El verdadero obstáculo se sitúa en el frente exterior. Durante años, el gobierno del primer ministro Recep Tayyip Erdogan, en el que Gül ha ocupado precisamente la cartera de Relaciones Exteriores, ha jugado todas sus cartas a la integración en una Comunidad Europea que le hace ascos. Hoy, la izquierda turca considera que Erdogan obedece mansamente a Europa, brinda apoyo militar a sus campañas y liberaliza la economía ampliando la brecha social, sin recibir nada a cambio. La extrema derecha, que se alimenta del nacionalismo despechado, les ha robado a los islamistas moderados un puñado de escaños parlamentarios en las elecciones de julio.
El hiperactivo Nicolas Sarkozy, que además se está convirtiendo en la única cara visible de Europa, no les pone las cosas más fáciles a Erdogan y Gül. La propuesta francesa de una “relación privilegiada” con Turquía como parte de una liga Mediterránea ha sido tomada como un insulto por amplios sectores del país. Un periodista de Estambul me dice: “Libia prácticamente ha secuestrado a un grupo de enfermeras para liberarlas a cambio de armas. Nosotros hemos pasado por un proceso de reformas y estamos construyendo un estado con garantías y libertades. Pero la propuesta de Sarkozy pone a ambos países en el mismo saco. ¿Debemos tratar de complacer a unos estados que ni siquiera saben quiénes somos?”

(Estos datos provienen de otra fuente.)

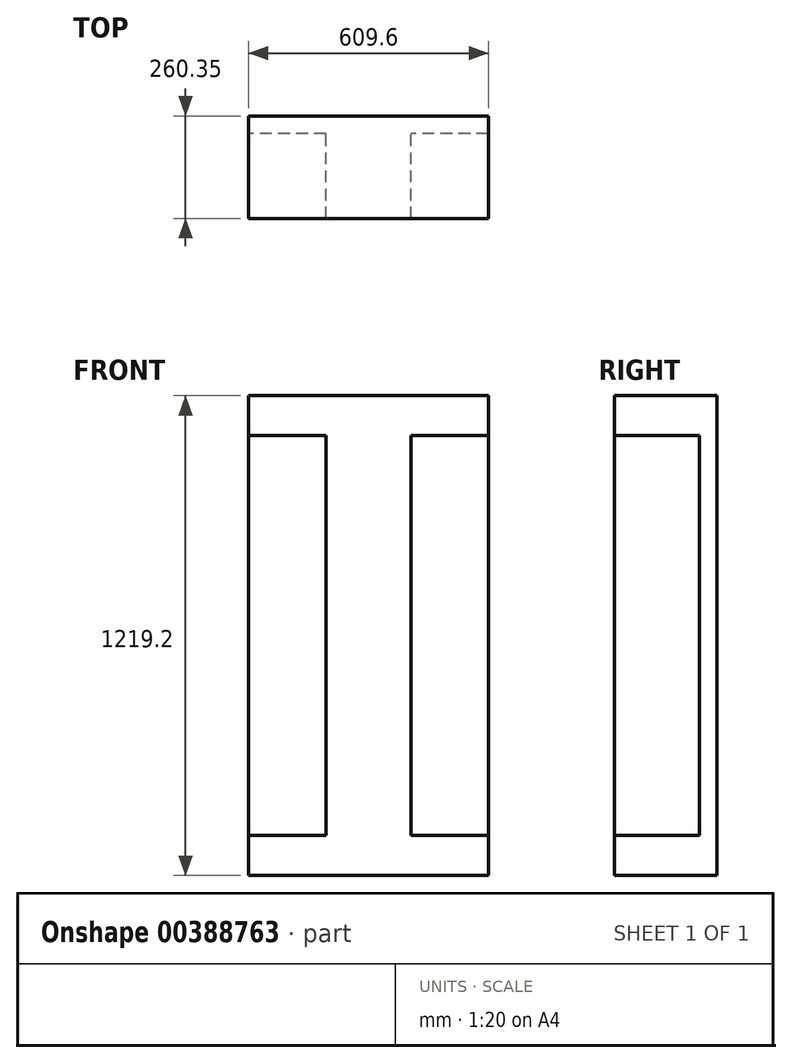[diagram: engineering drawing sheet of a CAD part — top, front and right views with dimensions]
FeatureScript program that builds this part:
annotation { "Feature Type Name" : "Feature", "Feature Type Description" : "" }
export const myFeature = defineFeature(function(context is Context, id is Id, definition is map)
    precondition{}
    {
        {
            var Q0;
            Q0=qCreatedBy(makeId("Front.planeOp"),FACE);
            var sketch = newSketch(context, id + "F0", { "sketchPlane" : qUnion([Q0])});
            skLineSegment(sketch, "E0.bottom", {"start": v(304.8, 609.6) * mm, "end": v(-304.8, 609.6) * mm});
            skLineSegment(sketch, "E0.top", {"start": v(304.8, -609.6) * mm, "end": v(-304.8, -609.6) * mm});
            skLineSegment(sketch, "E0.left", {"start": v(304.8, 609.6) * mm, "end": v(304.8, -609.6) * mm});
            skLineSegment(sketch, "E0.right", {"start": v(-304.8, 609.6) * mm, "end": v(-304.8, -609.6) * mm});
            skPoint(sketch, "E0.middle", {"position": v(0, 0) * mm});
            skSolve(sketch);
        }
        {
            var Q0;
            Q0=makeQuery(id+"F0.imprint","IMPRINT",FACE,{"disambiguationData":[TD([[makeQuery(id+"F0.imprint","IMPRINT",EDGE,{"derivedFrom":sQuery(id+"F0.wireOp",EDGE,"E0.bottom")}),1.0]])]});
            extrude(context, id + "F1", {"entities" : qUnion([Q0]), "depth" : 44.45 * mm});
        }
        {
            var Q0;
            Q0=makeQuery(id+"F1.opExtrude","CAP_FACE",FACE,{"disambiguationData":[OSD([sQuery(id+"F0.wireOp",EDGE,"E0.bottom"),sQuery(id+"F0.wireOp",EDGE,"E0.top"),sQuery(id+"F0.wireOp",EDGE,"E0.left"),sQuery(id+"F0.wireOp",EDGE,"E0.right")])],"isStart":false});
            var sketch = newSketch(context, id + "F2", { "sketchPlane" : qUnion([Q0])});
            skLineSegment(sketch, "E1.bottom", {"start": v(304.8, 609.6) * mm, "end": v(-304.8, 609.6) * mm});
            skLineSegment(sketch, "E1.top", {"start": v(304.8, 508) * mm, "end": v(-304.8, 508) * mm});
            skLineSegment(sketch, "E1.left", {"start": v(304.8, 609.6) * mm, "end": v(304.8, 508) * mm});
            skLineSegment(sketch, "E1.right", {"start": v(-304.8, 609.6) * mm, "end": v(-304.8, 508) * mm});
            skLineSegment(sketch, "E2", {"start": v(0, 0) * mm, "end": v(304.8, 0) * mm, "construction": true});
            skLineSegment(sketch, "E3.MirrorCS", {"start": v(304.8, -609.6) * mm, "end": v(-304.8, -609.6) * mm});
            skLineSegment(sketch, "E4.MirrorCS", {"start": v(304.8, -508) * mm, "end": v(-304.8, -508) * mm});
            skSolve(sketch);
        }
        {
            var Q0;
            Q0=makeQuery(id+"F2.imprint","IMPRINT",FACE,{"disambiguationData":[TD([[makeQuery(id+"F2.imprint","IMPRINT",EDGE,{"derivedFrom":sQuery(id+"F2.wireOp",EDGE,"E1.bottom")}),1.0]])]});
            var Q1;
            {var subQ0=sQuery(id+"F2.wireOp",EDGE,"E4.MirrorCS");Q1=makeQuery(id+"F2.imprint","IMPRINT",FACE,{"disambiguationData":[TD([[makeQuery(id+"F2.imprint","IMPRINT",EDGE,{"derivedFrom":subQ0}),1.0]])]});}
            extrude(context, id + "F3", {"entities" : qUnion([Q0, Q1]), "operationType" : NewBodyOperationType.ADD, "depth" : 215.9 * mm});
        }
        {
            var Q0;
            Q0=qCreatedBy(makeId("Front.planeOp"),FACE);
            var sketch = newSketch(context, id + "F4", { "sketchPlane" : qUnion([Q0])});
            skLineSegment(sketch, "E5.bottom", {"start": v(107.95, -508) * mm, "end": v(-107.95, -508) * mm});
            skLineSegment(sketch, "E5.top", {"start": v(107.95, 508) * mm, "end": v(-107.95, 508) * mm});
            skLineSegment(sketch, "E5.left", {"start": v(107.95, -508) * mm, "end": v(107.95, 508) * mm});
            skLineSegment(sketch, "E5.right", {"start": v(-107.95, -508) * mm, "end": v(-107.95, 508) * mm});
            skPoint(sketch, "E5.middle", {"position": v(0, 0) * mm});
            skSolve(sketch);
        }
        {
            var Q0;
            Q0 = qSketchRegion(id + "F4", true);
            extrude(context, id + "F5", {"entities" : qUnion([Q0]), "operationType" : NewBodyOperationType.ADD, "depth" : 260.35 * mm});
        }
    });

La respuesta, al menos en algunos sectores sociales, empieza a ser que no. Europa es un club exclusivo, pero no es el único. Muchos de los analistas y escritores con que hablo durante mi viaje siguieron con interés la cumbre de la Organización de Cooperación de Shangai, que estuvo sazonada con ejercicios militares conjuntos de Rusia, China, Kirguistán, Kazajistán, Uzbekistán y Tayikistán. Desde ese escenario, Putin reclamó un mundo multipolar en clara alusión a la hegemonía norteamericana. La presencia de Irán como miembro observador también fue elocuente.
El acercamiento de Turquía a la Organización de Cooperación de Shangai ni siquiera se ha planteado, pero en Ankara, algunos analistas opinan que se puede convertir en una alternativa interesante a la altivez de la UE. De momento, la organización parece demasiado débil en comparación con la OTAN o el Mercado Común Europeo, pero tiene otras ventajas: por un lado, les ahorra a sus miembros las incómodas exigencias de credenciales democráticas. Por otro, países como India y Pakistán ya han mostrado interés por ingresar en ella. Finalmente, en un grupo con miembros menos ricos, la importancia relativa de Turquía sería mayor.
La palabra clave de todo esto es “energía”. Según los defensores de un acercamiento a Asia, conforme la política internacional se vuelve más dependiente del petróleo, el gas y el uranio, aumenta el interés geopolítico de Turquía como umbral entre los yacimientos de Asia Central y los sedientos consumidores europeos. Ocupada como está en ser una cofradía cristiana, Europa no parece considerar siquiera ese aspecto.
Hasta ahora, nada de esto pasa del territorio de la conjetura. Pero sin duda, Turquía no será la única perjudicada con el rechazo de la UE, y quizá, ni siquiera la principal. En cierto modo, ese país siempre será un espejo con dos caras, como el de la novela de Pamuk. Si Europa no reconoce su propia imagen en ese espejo, podría descubrir, cuando ya sea tarde, que el cristal se ha vuelto transparente, y que Turquía está del otro lado.
Artículo publicado en: El País, 29 de agosto de 2007.